I.e. 6 out of seven devices are being dropped with one kept as a raid0 leg (i.e. a linear layout) in the takeover:

# uname -r
4.18.0-372.3.1.el8.x86_64

# Running on virtio-scsi devices, ^ kernel doesn't oops (loop issue, we've seen those before?)

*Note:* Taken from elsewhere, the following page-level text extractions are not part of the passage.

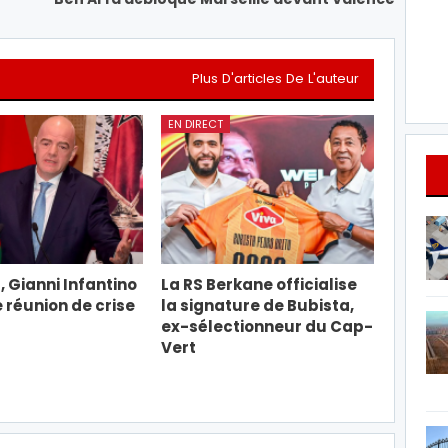
Plus D'articles De L'auteur
EN DIRECT
, Gianni Infantino
La RS Berkane officialise
e réunion de crise
la signature de Bubista,
ex-sélectionneur du Cap-
Vert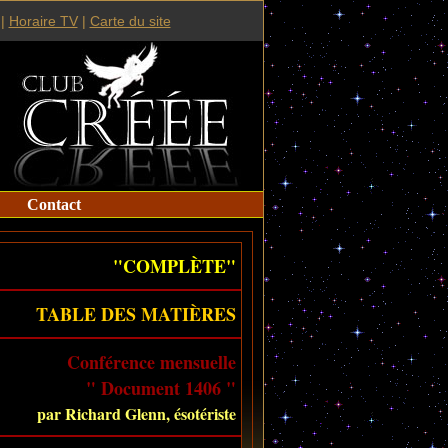
|
Horaire TV
|
Carte du site
Contact
"COMPLÈTE"
TABLE DES MATIÈRES
Conférence mensuelle
" Document 1406 "
par Richard Glenn, ésotériste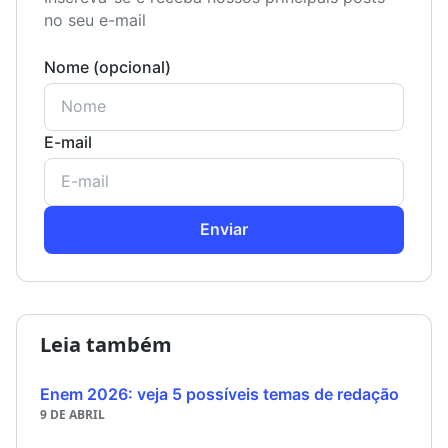
no seu e-mail
Nome (opcional)
E-mail
Enviar
Leia também
Enem 2026: veja 5 possíveis temas de redação
9 DE ABRIL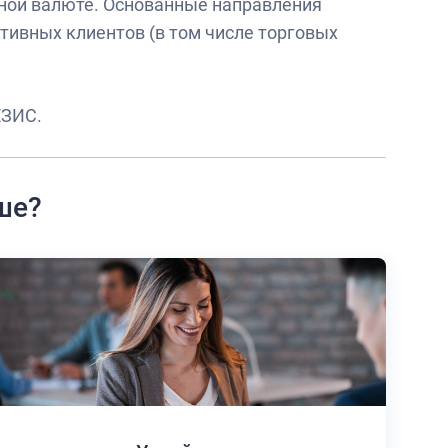
нной валюте. Основанные направления
тивных клиентов (в том числе торговых
ЕЗИС.
ше?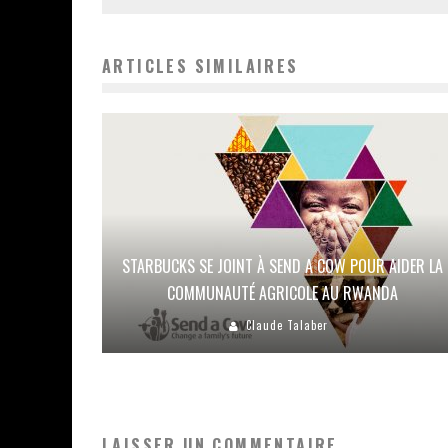
ARTICLES SIMILAIRES
STARBUCKS SE JOINT À SEND A COW POUR AIDER LA
COMMUNAUTÉ AGRICOLE AU RWANDA
Claude Talaber
LAISSER UN COMMENTAIRE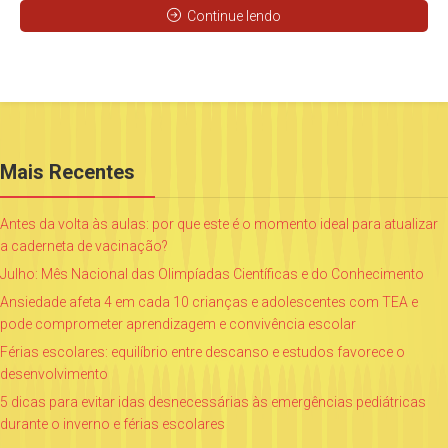
Continue lendo
Mais Recentes
Antes da volta às aulas: por que este é o momento ideal para atualizar
a caderneta de vacinação?
Julho: Mês Nacional das Olimpíadas Científicas e do Conhecimento
Ansiedade afeta 4 em cada 10 crianças e adolescentes com TEA e
pode comprometer aprendizagem e convivência escolar
Férias escolares: equilíbrio entre descanso e estudos favorece o
desenvolvimento
5 dicas para evitar idas desnecessárias às emergências pediátricas
durante o inverno e férias escolares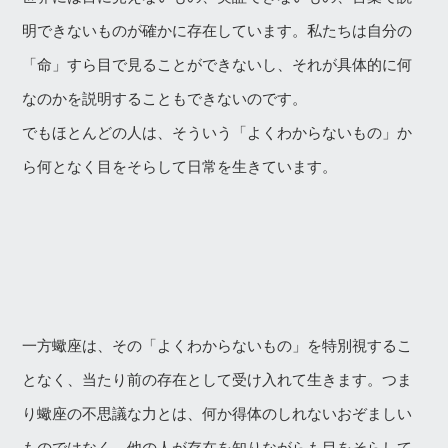
明できないものが確かに存在しています。私たちは自分の
「命」すら目で見ることができないし、それが具体的に何
なのかを説明することもできないのです。
でもほとんどの人は、そういう「よくわからないもの」か
ら何となく目をそらして日常を生きています。
一方蠍座は、その「よくわからないもの」を特別視するこ
となく、当たり前の存在として受け入れて生きます。つま
り蠍座の不思議な力とは、何か得体のしれないおぞましい
ものではなく、他の人が存在を知りながらも目をそらして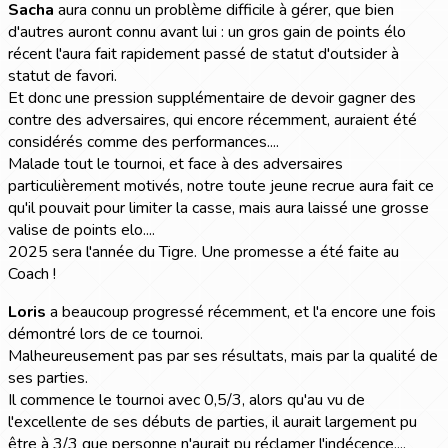
Sacha
aura connu un problème difficile à gérer, que bien
d'autres auront connu avant lui : un gros gain de points élo
récent l'aura fait rapidement passé de statut d'outsider à
statut de favori.
Et donc une pression supplémentaire de devoir gagner des
contre des adversaires, qui encore récemment, auraient été
considérés comme des performances....
Malade tout le tournoi, et face à des adversaires
particulièrement motivés, notre toute jeune recrue aura fait ce
qu'il pouvait pour limiter la casse, mais aura laissé une grosse
valise de points elo....
2025 sera l'année du Tigre. Une promesse a été faite au
Coach !
Loris
a beaucoup progressé récemment, et l'a encore une fois
démontré lors de ce tournoi.
Malheureusement pas par ses résultats, mais par la qualité de
ses parties.
Il commence le tournoi avec 0,5/3, alors qu'au vu de
l'excellente de ses débuts de parties, il aurait largement pu
être à 3/3 que personne n'aurait pu réclamer l'indécence....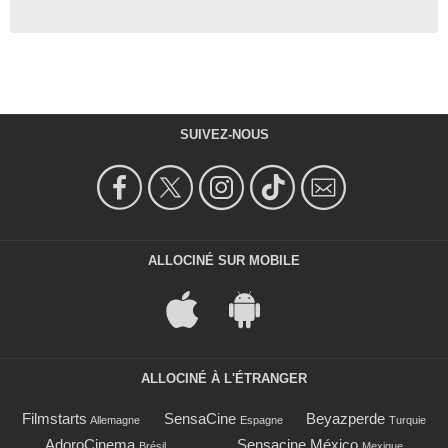
SUIVEZ-NOUS
ALLOCINÉ SUR MOBILE
ALLOCINÉ À L'ÉTRANGER
Filmstarts
SensaCine
Beyazperde
Allemagne
Espagne
Turquie
AdoroCinema
Sensacine México
Brésil
Mexique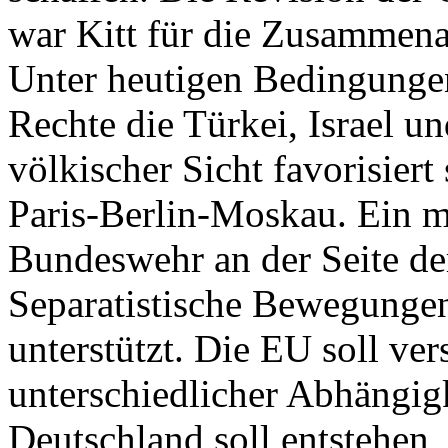
war Kitt für die Zusammenar
Unter heutigen Bedingungen
Rechte die Türkei, Israel u
völkischer Sicht favorisiert
Paris-Berlin-Moskau. Ein mi
Bundeswehr an der Seite de
Separatistische Bewegunge
unterstützt. Die EU soll ve
unterschiedlicher Abhängig
Deutschland soll entstehen,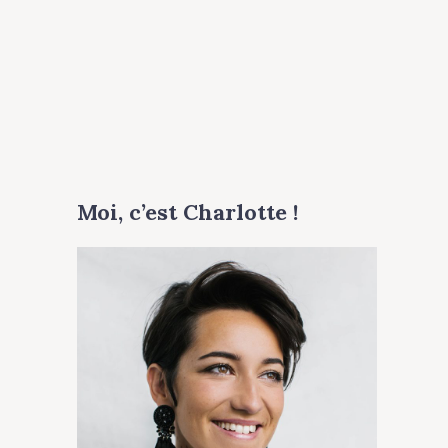
Moi, c’est Charlotte !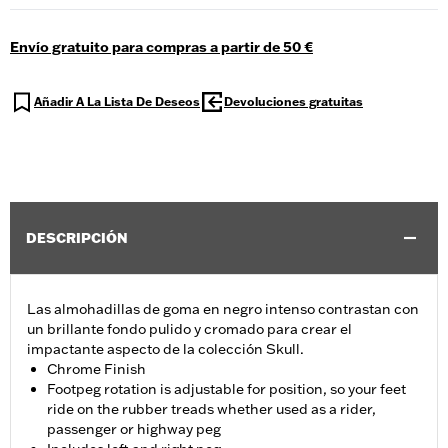
Envío gratuito para compras a partir de 50 €
Añadir A La Lista De Deseos
Devoluciones gratuitas
DESCRIPCIÓN
Las almohadillas de goma en negro intenso contrastan con
un brillante fondo pulido y cromado para crear el
impactante aspecto de la colección Skull.
Chrome Finish
Footpeg rotation is adjustable for position, so your feet
ride on the rubber treads whether used as a rider,
passenger or highway peg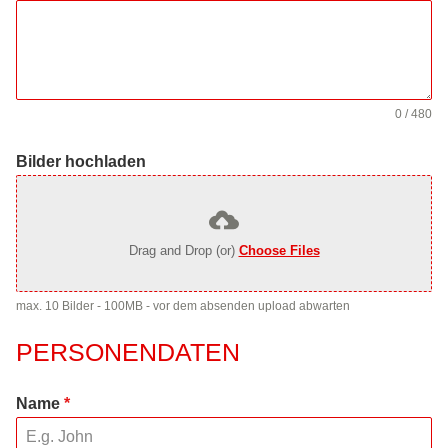
0 / 480
Bilder hochladen
Drag and Drop (or)
Choose Files
max. 10 Bilder - 100MB - vor dem absenden upload abwarten
PERSONENDATEN
Name
*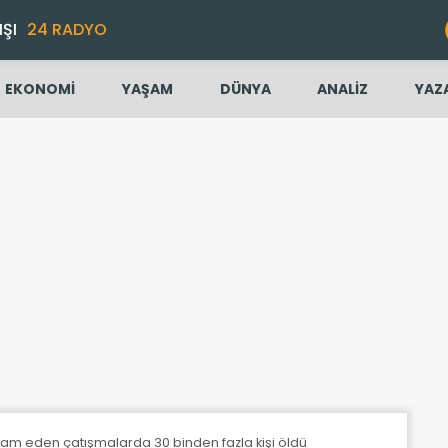
IŞI
24 RADYO
EKONOMİ
YAŞAM
DÜNYA
ANALİZ
YAZ
am eden çatışmalarda 30 binden fazla kişi öldü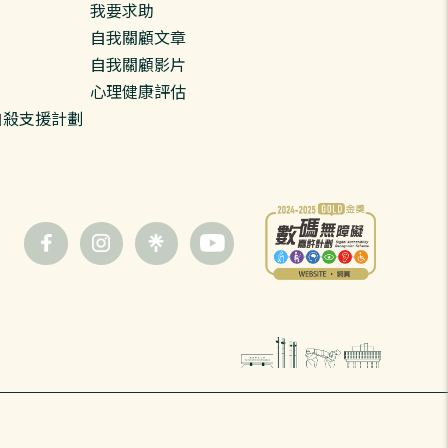
我要求助
自我關顧文章
自我關顧影片
心理健康評估
預防自殺支援計劃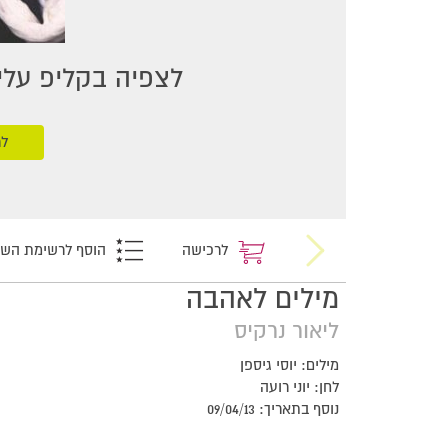
לצפיה בקליפ עליכ
לר
לרכישה
הוסף לרשימת הש
מילים לאהבה
ליאור נרקיס
מילים: יוסי גיספן
לחן: יוני רועה
נוסף בתאריך: 09/04/13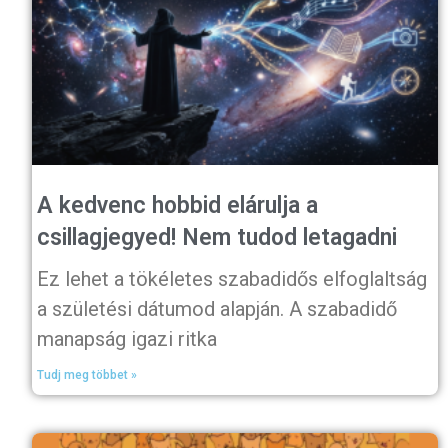
A kedvenc hobbid elárulja a
csillagjegyed! Nem tudod letagadni
Ez lehet a tökéletes szabadidős elfoglaltság
a születési dátumod alapján. A szabadidő
manapság igazi ritka
Tudj meg többet »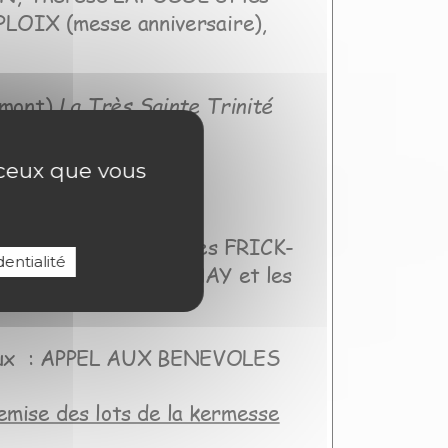
r ceux que vous
entialité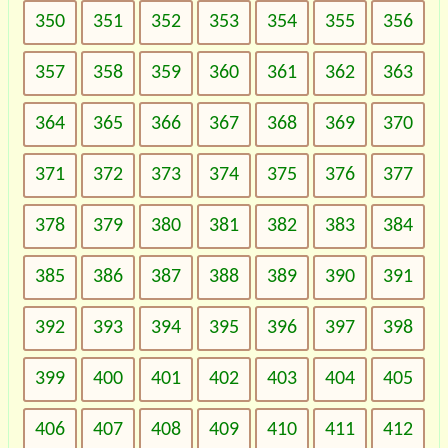
350
351
352
353
354
355
356
357
358
359
360
361
362
363
364
365
366
367
368
369
370
371
372
373
374
375
376
377
378
379
380
381
382
383
384
385
386
387
388
389
390
391
392
393
394
395
396
397
398
399
400
401
402
403
404
405
406
407
408
409
410
411
412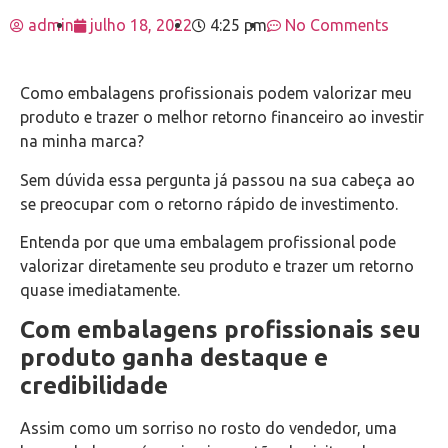
admin
julho 18, 2022
4:25 pm
No Comments
Como embalagens profissionais podem valorizar meu
produto e trazer o melhor retorno financeiro ao investir
na minha marca?
Sem dúvida essa pergunta já passou na sua cabeça ao
se preocupar com o retorno rápido de investimento.
Entenda por que uma embalagem profissional pode
valorizar diretamente seu produto e trazer um retorno
quase imediatamente.
Com embalagens profissionais seu
produto ganha destaque e
credibilidade
Assim como um sorriso no rosto do vendedor, uma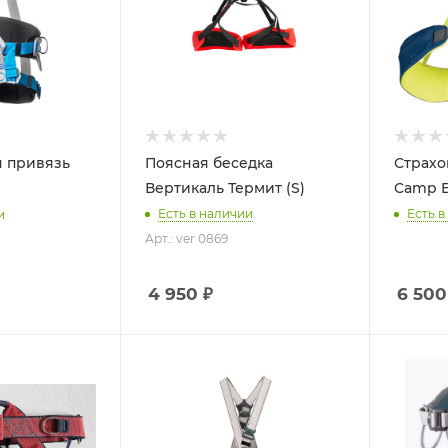
я привязь
Поясная беседка
Страхо
Вертикаль Термит (S)
Camp E
Есть в наличии
Есть в
и
Арт.: ver 0869
4 950
₽
6 500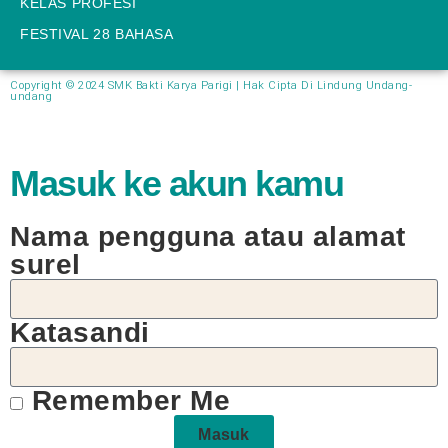
KELAS PROFESI
FESTIVAL 28 BAHASA
Copyright © 2024 SMK Bakti Karya Parigi | Hak Cipta Di Lindung Undang-
undang​
Masuk ke akun kamu
Nama pengguna atau alamat
surel
Katasandi
Remember Me
Masuk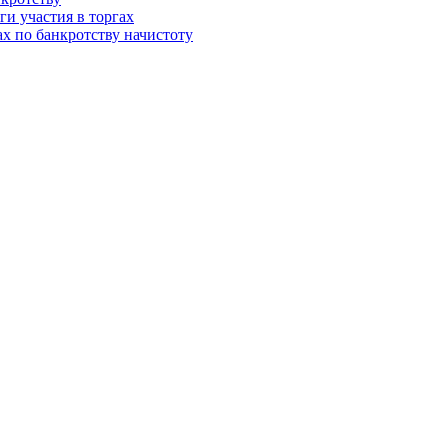
и участия в торгах
ах по банкротству начистоту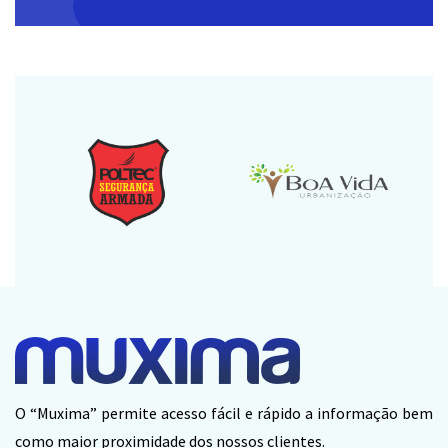
O “Muxima” permite acesso fácil e rápido a informação bem
como maior proximidade dos nossos clientes.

# mdadm -C /dev/md0 -e 1.2 -l1 -n6 /dev/sd[a-f] -x 1 /dev/sdg  
mdadm: array /dev/md0 started.

# cat /proc/mdstat
Personalities : [raid1] [raid0] [raid6] [raid5] [raid4] 
md0 : active raid1 sdg[6](S) sdf[5] sde[4] sdd[3] sdc[2] sdb[1] sda[0]
      523264 blocks super 1.2 [6/6] [UUUUUU]
      [=================>...]  resync = 85.0% (445888/523264) finish=0.0min speed=222944K/sec
      
unused devices: <none>

# mkfs -t ext4 /dev/md0
# mount /dev/md0 /mnt
# dd if=/dev/urandom of=/mnt/testfile bs=1M count=100
100+0 records in
100+0 records out
104857600 bytes (105 MB, 100 MiB) copied, 0.287026 s, 365 MB/s

# df -h /mnt
Filesystem      Size  Used Avail Use% Mounted on
/dev/md0        487M  103M  356M  23% /mnt

# mdadm -G /dev/md0 -l0 --backup-file=tmp0
mdadm: level of /dev/md0 changed to raid0

# cat /proc/mdstat
Personalities : [raid1] [raid0] [raid6] [raid5] [raid4] 
md0 : active raid0 sde[4]
      523264 blocks super 1.2 64k chunks
      
unused devices: <none>

# ll /mnt
total 102414
drwx------. 2 root root     12288 Mar 30 08:15 lost+found
-rw-r--r--. 1 root root 104857600 Mar 30 08:15 testfile

# mdadm -G /dev/md0 -l0
mdadm: level of /dev/md0 changed to raid0

# cat /proc/mdstat
Personalities : [raid1] [raid0] [raid6] [raid5] [raid4] 
md0 : active raid0 sde[4]
      523264 blocks super 1.2 64k chunks
      
unused devices: <none>

Comment 14 Nigel Croxon 2022-05-02 16:08:25 UTC
Fix has been proposed upstream.
https://www.spinics.net/lists/raid/msg70201.html

Comment 16 Nigel Croxon 2022-05-24 18:48:04 UTC
Test kernel
https://brewweb.engineering.redhat.com/brew/taskinfo?taskID=45518198

Based on my list of patchset #23

Comment 21 RHEL Program Management 2023-08-25 07:28:24 UTC
After evaluating this issue, there are no plans to address it further or fix it in an upcoming release.  Therefore, it is being closed.  If plans change such that this issue will be fixed in an upcoming release, then the bug can be reopened.